Announced by the flag outside suddenly flying horizontally, the rain finally arrived and people without umbrellas went scurrying by the window in search of shelter.

The guy next to me soon shifted into bender mode and began ordering his drinks with the cheapest bourbon they had and "as much as you're allowed to give me." Not a good sign.

Turns out he lived upstairs, so at least getting home wasn't a problem, and he described his very cool studio apartment as having 20' ceilings. I couldn't decide if that was an exaggeration.

For dinner, I chose crab salad with corn, pickled red onions, avocado, baby arugula and spinach in an avocado/buttermilk dressing. Yes, it shared a few ingredients with my soup and yes, it was perfectly delicious, light and fresh-tasting.

After four or five bourbons, bender boy asked the barkeep if they had any Malbec.
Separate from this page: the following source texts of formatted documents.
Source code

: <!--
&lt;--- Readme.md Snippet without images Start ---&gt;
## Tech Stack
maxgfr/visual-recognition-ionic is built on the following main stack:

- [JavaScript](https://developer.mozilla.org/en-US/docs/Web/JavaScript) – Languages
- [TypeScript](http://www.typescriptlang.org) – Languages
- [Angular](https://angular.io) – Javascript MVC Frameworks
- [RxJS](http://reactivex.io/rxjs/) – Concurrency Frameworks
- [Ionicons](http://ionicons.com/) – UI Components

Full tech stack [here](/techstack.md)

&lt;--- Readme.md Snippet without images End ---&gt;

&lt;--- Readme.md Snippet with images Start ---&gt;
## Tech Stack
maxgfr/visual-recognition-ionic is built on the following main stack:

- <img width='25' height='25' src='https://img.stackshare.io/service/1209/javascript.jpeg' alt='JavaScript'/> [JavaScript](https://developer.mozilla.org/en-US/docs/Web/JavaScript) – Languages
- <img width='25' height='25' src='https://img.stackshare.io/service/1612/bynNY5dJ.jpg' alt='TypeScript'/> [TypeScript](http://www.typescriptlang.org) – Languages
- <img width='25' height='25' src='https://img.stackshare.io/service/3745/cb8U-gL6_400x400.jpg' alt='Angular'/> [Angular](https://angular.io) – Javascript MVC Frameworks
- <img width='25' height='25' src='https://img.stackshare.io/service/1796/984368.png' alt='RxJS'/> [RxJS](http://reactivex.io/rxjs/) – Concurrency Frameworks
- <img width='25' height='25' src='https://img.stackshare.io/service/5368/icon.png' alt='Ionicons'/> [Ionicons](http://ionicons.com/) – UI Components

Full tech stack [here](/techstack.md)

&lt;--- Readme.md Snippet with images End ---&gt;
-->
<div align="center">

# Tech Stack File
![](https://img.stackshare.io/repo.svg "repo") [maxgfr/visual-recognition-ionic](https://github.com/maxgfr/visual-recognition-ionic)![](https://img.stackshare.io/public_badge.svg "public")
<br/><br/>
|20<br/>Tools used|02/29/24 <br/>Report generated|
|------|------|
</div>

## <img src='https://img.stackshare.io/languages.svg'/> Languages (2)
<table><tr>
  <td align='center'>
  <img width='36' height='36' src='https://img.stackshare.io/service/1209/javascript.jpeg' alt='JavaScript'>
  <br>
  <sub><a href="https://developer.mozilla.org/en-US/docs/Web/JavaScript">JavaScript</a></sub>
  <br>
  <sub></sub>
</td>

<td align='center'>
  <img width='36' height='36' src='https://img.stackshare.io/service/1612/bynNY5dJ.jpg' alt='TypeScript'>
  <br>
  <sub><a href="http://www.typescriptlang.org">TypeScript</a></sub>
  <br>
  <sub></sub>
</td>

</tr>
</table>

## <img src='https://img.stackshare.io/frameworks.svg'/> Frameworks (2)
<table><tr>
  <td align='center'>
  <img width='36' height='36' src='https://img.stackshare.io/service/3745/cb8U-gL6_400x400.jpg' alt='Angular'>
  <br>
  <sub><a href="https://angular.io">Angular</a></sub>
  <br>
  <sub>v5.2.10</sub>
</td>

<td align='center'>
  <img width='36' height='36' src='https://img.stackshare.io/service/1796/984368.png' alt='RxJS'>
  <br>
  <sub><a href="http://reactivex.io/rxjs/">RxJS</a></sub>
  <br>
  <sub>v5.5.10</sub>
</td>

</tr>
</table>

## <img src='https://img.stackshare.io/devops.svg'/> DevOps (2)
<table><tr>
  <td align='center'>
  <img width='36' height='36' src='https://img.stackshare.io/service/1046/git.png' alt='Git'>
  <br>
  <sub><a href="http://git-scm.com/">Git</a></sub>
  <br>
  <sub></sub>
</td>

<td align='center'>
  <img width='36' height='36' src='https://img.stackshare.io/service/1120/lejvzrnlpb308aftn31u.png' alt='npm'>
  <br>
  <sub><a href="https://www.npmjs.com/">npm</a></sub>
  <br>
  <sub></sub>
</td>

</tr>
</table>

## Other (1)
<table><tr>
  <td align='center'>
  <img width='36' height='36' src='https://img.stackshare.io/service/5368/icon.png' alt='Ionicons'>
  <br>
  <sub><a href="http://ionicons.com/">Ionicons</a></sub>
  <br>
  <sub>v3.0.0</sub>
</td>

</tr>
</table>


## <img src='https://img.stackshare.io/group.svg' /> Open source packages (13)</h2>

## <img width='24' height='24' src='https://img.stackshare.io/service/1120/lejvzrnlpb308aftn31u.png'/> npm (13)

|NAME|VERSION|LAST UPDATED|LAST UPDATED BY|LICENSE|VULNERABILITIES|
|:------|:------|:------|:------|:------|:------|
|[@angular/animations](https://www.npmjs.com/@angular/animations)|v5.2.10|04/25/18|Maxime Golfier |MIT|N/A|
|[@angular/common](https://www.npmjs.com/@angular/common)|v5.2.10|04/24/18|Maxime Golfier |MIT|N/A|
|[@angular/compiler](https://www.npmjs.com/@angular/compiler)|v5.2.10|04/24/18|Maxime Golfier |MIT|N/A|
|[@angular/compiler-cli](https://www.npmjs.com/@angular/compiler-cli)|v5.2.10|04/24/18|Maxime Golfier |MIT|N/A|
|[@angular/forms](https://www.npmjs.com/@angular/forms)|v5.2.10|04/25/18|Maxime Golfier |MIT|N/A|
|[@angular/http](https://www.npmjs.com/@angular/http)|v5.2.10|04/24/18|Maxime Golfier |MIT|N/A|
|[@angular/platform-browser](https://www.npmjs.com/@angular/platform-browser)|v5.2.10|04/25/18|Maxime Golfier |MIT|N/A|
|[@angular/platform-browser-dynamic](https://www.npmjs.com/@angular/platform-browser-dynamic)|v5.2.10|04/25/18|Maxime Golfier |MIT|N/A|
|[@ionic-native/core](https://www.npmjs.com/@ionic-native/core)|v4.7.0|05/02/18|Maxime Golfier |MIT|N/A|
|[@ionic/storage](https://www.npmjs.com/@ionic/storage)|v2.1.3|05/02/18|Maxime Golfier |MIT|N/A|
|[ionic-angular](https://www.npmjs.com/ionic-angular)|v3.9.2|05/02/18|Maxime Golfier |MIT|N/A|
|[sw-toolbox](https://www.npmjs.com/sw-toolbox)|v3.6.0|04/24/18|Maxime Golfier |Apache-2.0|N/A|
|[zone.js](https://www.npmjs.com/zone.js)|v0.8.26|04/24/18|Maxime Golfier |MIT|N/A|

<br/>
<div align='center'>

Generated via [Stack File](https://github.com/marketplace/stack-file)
Affirmative and he moved on to two glasses of that.

As he's sipping, he's telling his bud about the tiny Puerto Rican girl he's dating and how adorable she is because since he keeps his apartment at 65 degrees, she gets chilly and sits with a pillow on her lap to stay warm.

She was also adorable, he said, because she doesn't drink, which made me wonder how compatible they were given his ability to throw them back.

Mostly, though, they talked movies and drinker guy had a frame of reference for every movie he'd ever seen - where he saw it, what sport he was playing at the time, what grade he was in.

By the time we finished our meal, he was on to Calvados, assuring his friend that it was what men drank after they landed on the beaches of Normandy. As if he knew that.

His friend, an older guy who admitted that his life was dull, shared how he'd saved $9,000 toward a fund for his 14-year old daughter's first car, but admitted that he hadn't saved the first dime for her college education. Meanwhile, she'd been nagging him to borrow from the fund to finance thousand dollar concert tickets, something he couldn't understand but had acquiesced to anyway.

"No band is worth that," he told the friend. No parent should be foolish enough to give it to her, I wanted to say. Who's the adult here anyway?

By the time he said goodnight to go home to the wife and family, bourbon boy had moved on to beer and we were just waiting for him to fall off his bar stool or the rain to stop, whichever came first.

Our conversation- about early morning shopping, building things and the upcoming GWAR bar in Jackson Ward - paled in comparison to the hours of mindless guy talk beside us.

Perhaps it was my comeuppance for spending my evening with nothing more cultural than the yogurt on my date's plate.

Note to self: take a double serving of culture tomorrow night so as to feel better about my lapse.

Indulgence bender over.


  1. So. Condescending.
    I'll be sure to warn patrons if you're around, lest they wind up in this space.

  2. Get. Over. Yourself.

    Clearly you are not interested in reading about my life or observations, but have an ax to grind. I smell an agenda here.

    As a drinker, I judge no one for their intake. Quantity is a personal choice and overindulgence is in the eye of the drinker.

    Have you ever had a stranger turn to you at a bar and tell you he's on a bender? I hadn't until the other night and I thought it an interesting enough occurrence to weave into my post about an excellent dinner. That's what I do, share what happens to me.

    And that's the thing. The reason to read my blog is because you're interested in the things I do, enjoy my observations and opinions and get my sense of humor. Since none of that applies to you, why are you here? No one has to read a blog.

    I suggest you move on to one of the scads of blogs out there that aren't mine and judge them instead. I've no need of you buzzing around me like an angry wasp full of venom spewing your negativity. Shoo!